Exercise description =>
Please reproduce, exactly and with nothing added, the line containing "## Download CanaryVM Image Seed Data" and every line after it to the end of the records.

Source information =>
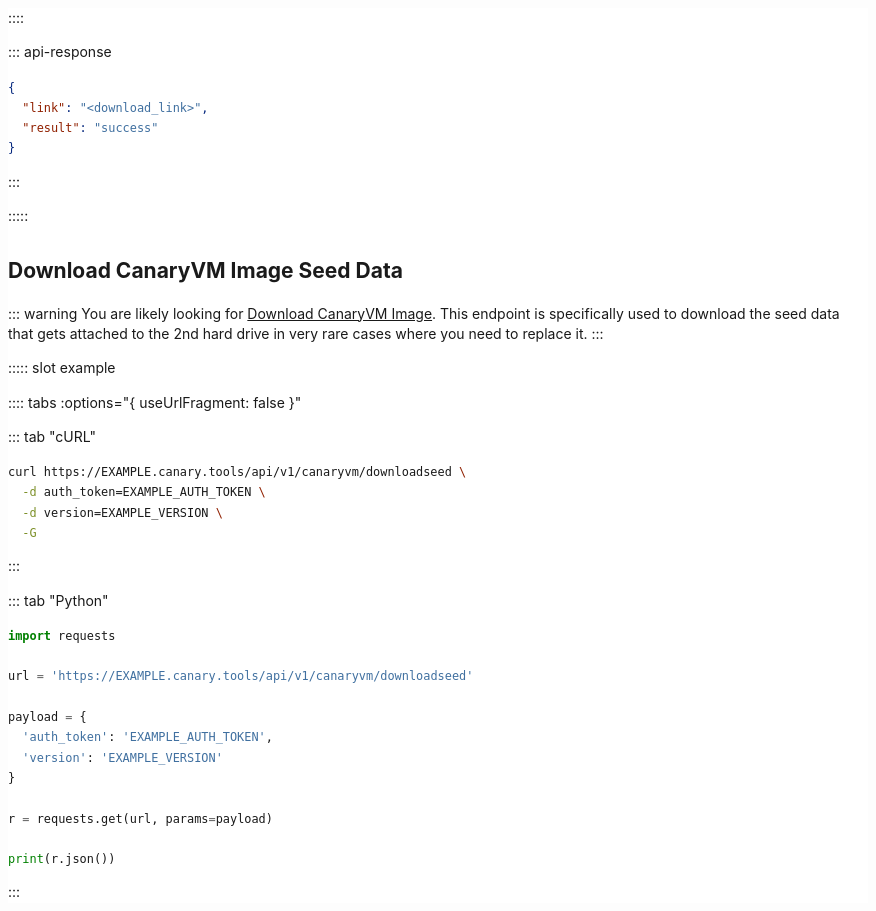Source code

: ::::

::: api-response

```json
{
  "link": "<download_link>",
  "result": "success"
}
```
:::

:::::

</APIDetails>

## Download CanaryVM Image Seed Data

::: warning
You are likely looking for [Download CanaryVM Image](#download-canaryvm-image). This endpoint is specifically used to download
the seed data that gets attached to the 2nd hard drive in very rare cases where you need to replace it.
:::

<APIDetails :endpoint="$page.frontmatter.endpoints.canaryvm_download_seed">

::::: slot example 

:::: tabs :options="{ useUrlFragment: false }"

::: tab "cURL"
``` bash
curl https://EXAMPLE.canary.tools/api/v1/canaryvm/downloadseed \
  -d auth_token=EXAMPLE_AUTH_TOKEN \
  -d version=EXAMPLE_VERSION \
  -G
```
:::

::: tab "Python"
``` python
import requests

url = 'https://EXAMPLE.canary.tools/api/v1/canaryvm/downloadseed'

payload = {
  'auth_token': 'EXAMPLE_AUTH_TOKEN',
  'version': 'EXAMPLE_VERSION'
}

r = requests.get(url, params=payload)

print(r.json())
```
:::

Response area =>
## Download CanaryVM Image Seed Data

::: warning
You are likely looking for [Download CanaryVM Image](#download-canaryvm-image). This endpoint is specifically used to download
the seed data that gets attached to the 2nd hard drive in very rare cases where you need to replace it.
:::

<APIDetails :endpoint="$page.frontmatter.endpoints.canaryvm_download_seed">

::::: slot example 

:::: tabs :options="{ useUrlFragment: false }"

::: tab "cURL"
``` bash
curl https://EXAMPLE.canary.tools/api/v1/canaryvm/downloadseed \
  -d auth_token=EXAMPLE_AUTH_TOKEN \
  -d version=EXAMPLE_VERSION \
  -G
```
:::

::: tab "Python"
``` python
import requests

url = 'https://EXAMPLE.canary.tools/api/v1/canaryvm/downloadseed'

payload = {
  'auth_token': 'EXAMPLE_AUTH_TOKEN',
  'version': 'EXAMPLE_VERSION'
}

r = requests.get(url, params=payload)

print(r.json())
```
:::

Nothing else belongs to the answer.